For this and one other reason, we are told, the champions for the amendment have been handpicked from other parts of the country and not the West.

The other reason the championing of the amendment has been assigned to people from other regions, sources tell us, is that the planners of the amendment don’t want the issue to be viewed as “a western thing”.

As the planners hold their game plan to their chests as anticipation mounts among members of the public, the narrator of the video referred to in this article makes a call to Ugandans: “Let us all appeal to the goodwill of President Museveni to finish well and set a legacy as the first President to leave office peacefully when his term of office comes to an end. This honorable, selfless act of patriotism will serve as an example to all Presidents of Uganda.”

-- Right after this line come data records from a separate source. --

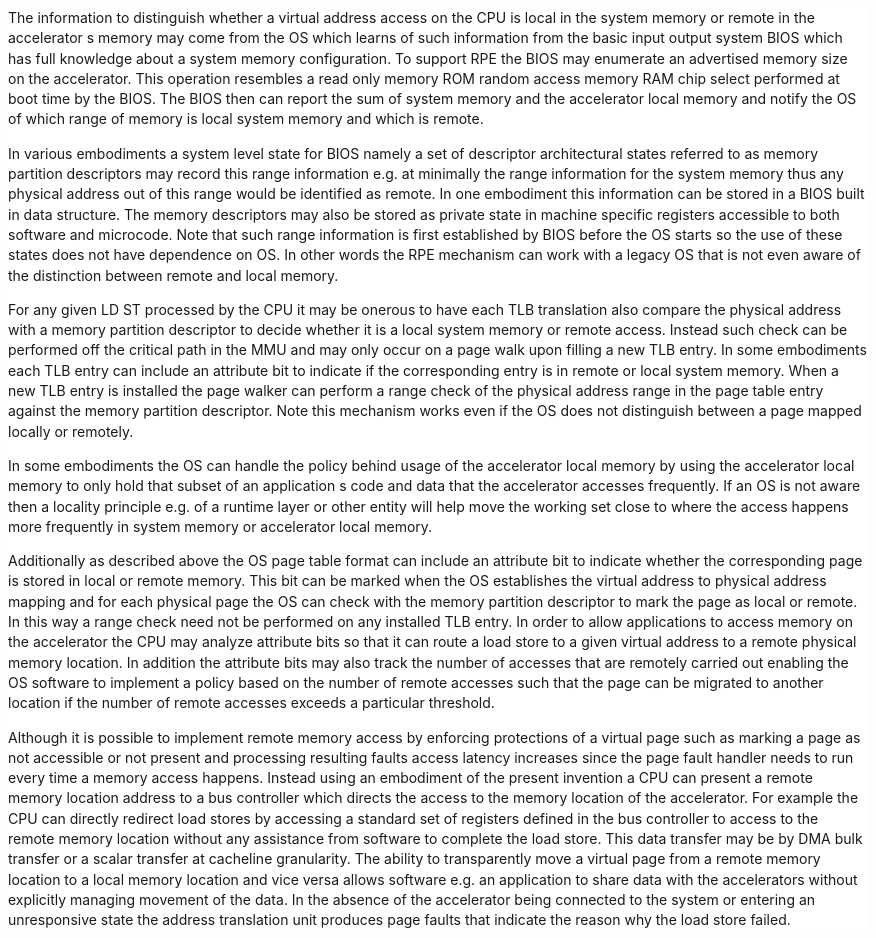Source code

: The information to distinguish whether a virtual address access on the CPU is local in the system memory or remote in the accelerator s memory may come from the OS which learns of such information from the basic input output system BIOS which has full knowledge about a system memory configuration. To support RPE the BIOS may enumerate an advertised memory size on the accelerator. This operation resembles a read only memory ROM random access memory RAM chip select performed at boot time by the BIOS. The BIOS then can report the sum of system memory and the accelerator local memory and notify the OS of which range of memory is local system memory and which is remote.

In various embodiments a system level state for BIOS namely a set of descriptor architectural states referred to as memory partition descriptors may record this range information e.g. at minimally the range information for the system memory thus any physical address out of this range would be identified as remote. In one embodiment this information can be stored in a BIOS built in data structure. The memory descriptors may also be stored as private state in machine specific registers accessible to both software and microcode. Note that such range information is first established by BIOS before the OS starts so the use of these states does not have dependence on OS. In other words the RPE mechanism can work with a legacy OS that is not even aware of the distinction between remote and local memory.

For any given LD ST processed by the CPU it may be onerous to have each TLB translation also compare the physical address with a memory partition descriptor to decide whether it is a local system memory or remote access. Instead such check can be performed off the critical path in the MMU and may only occur on a page walk upon filling a new TLB entry. In some embodiments each TLB entry can include an attribute bit to indicate if the corresponding entry is in remote or local system memory. When a new TLB entry is installed the page walker can perform a range check of the physical address range in the page table entry against the memory partition descriptor. Note this mechanism works even if the OS does not distinguish between a page mapped locally or remotely.

In some embodiments the OS can handle the policy behind usage of the accelerator local memory by using the accelerator local memory to only hold that subset of an application s code and data that the accelerator accesses frequently. If an OS is not aware then a locality principle e.g. of a runtime layer or other entity will help move the working set close to where the access happens more frequently in system memory or accelerator local memory.

Additionally as described above the OS page table format can include an attribute bit to indicate whether the corresponding page is stored in local or remote memory. This bit can be marked when the OS establishes the virtual address to physical address mapping and for each physical page the OS can check with the memory partition descriptor to mark the page as local or remote. In this way a range check need not be performed on any installed TLB entry. In order to allow applications to access memory on the accelerator the CPU may analyze attribute bits so that it can route a load store to a given virtual address to a remote physical memory location. In addition the attribute bits may also track the number of accesses that are remotely carried out enabling the OS software to implement a policy based on the number of remote accesses such that the page can be migrated to another location if the number of remote accesses exceeds a particular threshold.

Although it is possible to implement remote memory access by enforcing protections of a virtual page such as marking a page as not accessible or not present and processing resulting faults access latency increases since the page fault handler needs to run every time a memory access happens. Instead using an embodiment of the present invention a CPU can present a remote memory location address to a bus controller which directs the access to the memory location of the accelerator. For example the CPU can directly redirect load stores by accessing a standard set of registers defined in the bus controller to access to the remote memory location without any assistance from software to complete the load store. This data transfer may be by DMA bulk transfer or a scalar transfer at cacheline granularity. The ability to transparently move a virtual page from a remote memory location to a local memory location and vice versa allows software e.g. an application to share data with the accelerators without explicitly managing movement of the data. In the absence of the accelerator being connected to the system or entering an unresponsive state the address translation unit produces page faults that indicate the reason why the load store failed.
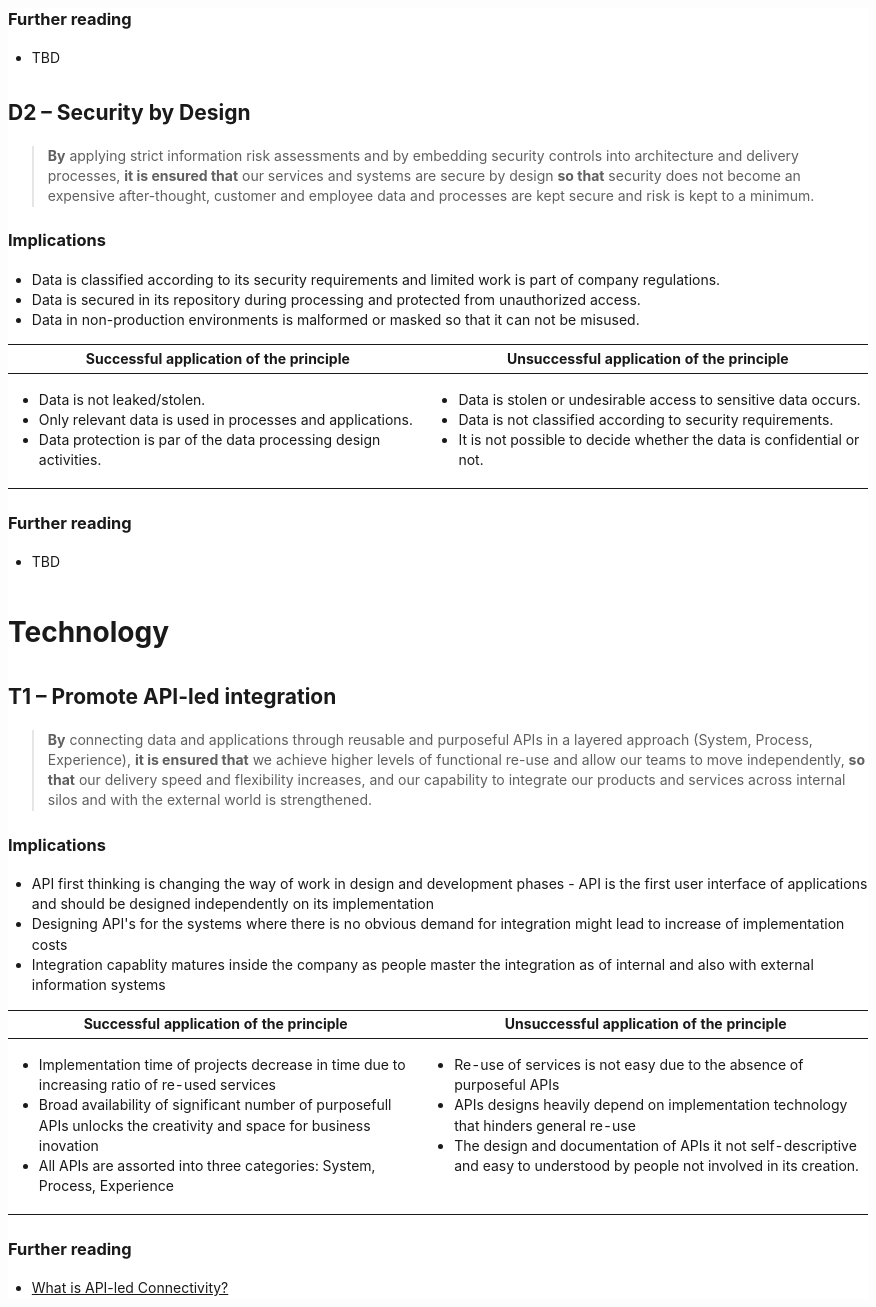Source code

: ### Further reading
* TBD

## D2 – Security by Design
> **By** applying strict information risk assessments and by embedding security controls into architecture and delivery processes, **it is ensured that** our services and systems are secure by design **so that** security does not become an expensive after-thought, customer and employee data and processes are kept secure and risk is kept to a minimum.

### Implications
* Data is classified according to its security requirements and limited work is part of company regulations.
* Data is secured in its repository during processing and protected from unauthorized access.
* Data in non-production environments is malformed or masked so that it can not be misused.

|Successful application of the principle​|Unsuccessful application of the principle​|
|---------------------------------------|-----------------------------------------|
| <ul><li>Data is not leaked/stolen.</li><li>Only relevant data is used in processes and applications.</li><li>Data protection is par of the data processing design activities.</li></ul> | <ul><li>Data is stolen or undesirable access to sensitive data occurs.</li><li>Data is not classified according to security requirements.</li><li>It is not possible to decide whether the data is confidential or not.</li></ul> |

### Further reading
* TBD

# Technology

## T1 – Promote API-led integration
> **By** connecting data and applications through reusable and purposeful APIs in a layered approach (System, Process, Experience), **it is ensured that** we achieve higher levels of functional re-use and allow our teams to move independently, **so that** our delivery speed and flexibility increases, and our capability to integrate our products and services across internal silos and with the external world is strengthened.

### Implications
* API first thinking is changing the way of work in design and development phases - API is the first user interface of applications and should be designed independently on its implementation
* Designing API's for the systems where there is no obvious demand for integration might lead to increase of implementation costs
* Integration capablity matures inside the company as people master the integration as of internal and also with external information systems

|Successful application of the principle​|Unsuccessful application of the principle​|
|---------------------------------------|-----------------------------------------|
| <ul><li>Implementation time of projects decrease in time due to increasing ratio of re-used services</li><li>Broad availability of significant number of purposefull APIs unlocks the creativity and space for business inovation</li><li>All APIs are assorted into three categories: System, Process, Experience</li></ul> | <ul><li>Re-use of services is not easy due to the absence of purposeful APIs</li><li>APIs designs heavily depend on implementation technology that hinders general re-use</li><li>The design and documentation of APIs it not self-descriptive and easy to understood by people not involved in its creation.</li></ul> |

### Further reading
* [What is API-led Connectivity?](https://blogs.mulesoft.com/dev/api-dev/what-is-api-led-connectivity/)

At the height of the attempts to lift term limits reached fever pitch in 2005, the late Eriya Kategaya, who was widely referred to as Mr Museveni’s childhood friend, appealed to the President to “seize the moment and be the first President to hand over power peacefully … we cannot have a country where all Presidents keep running away.”

CONSTITUTION
Article 102 (b): A person is not qualified for election as president of Uganda if he or she is less than thirty-five years and or more than seventy-five years of age.

At a press conference during his tour of West Nile in November 2015 during campaigns for the 2016 elections: “He [journalist] was saying the Constitution talks of 75 [as the age limit]. Now, what am I planning to do? I will follow the Constitution.”

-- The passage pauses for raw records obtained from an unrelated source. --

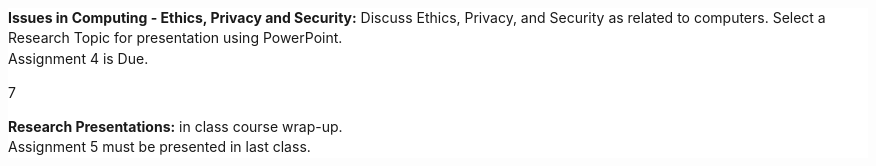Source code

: <td>
<p><strong>Issues in Computing - Ethics, Privacy and Security:</strong> Discuss Ethics, Privacy, and Security as related to computers. Select a Research Topic for presentation using PowerPoint.<br />Assignment&nbsp;4 is Due.</p>
</td>
</tr>
<tr>
<td style="text-align: center;">
<p>7</p>
</td>
<td>
<p><strong>Research Presentations:</strong> in class course wrap-up.<br />Assignment 5 must be presented in last class.</p>
</td>
</tr>
</tbody>
</table>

To journalists at Kawumu State Lodge in Luweero District on March 22 2015:

“I am not interested in age-limit talk,” Mr Museveni.”

On NTV’s On The Spot programme: “After clocking 75, I will not support the lifting of the age limit to allow me to contest for another term of office.”

Museveni responding to a question on whether he supports age limits: “I think that after 75,the vigor…I think there is some scientific idea there that maybe the vigor is not as much after 75 years. That one I would not quarrel [with it]. I know there are some leaders who have been leading even beyond 75 but I think if you want very active leaders, it is good to have the ones below 75.”

Responding to a particular question on whether he would rule beyond 75: “Not at all. Certainly not.”

Responding to a question during an Al-Jazeera interview on whether there are plans to amend Article 102(b) to allow him run for presidency for the sixth time in 2021: “I cannot change the Constitution because I do not have that power,” Museveni.”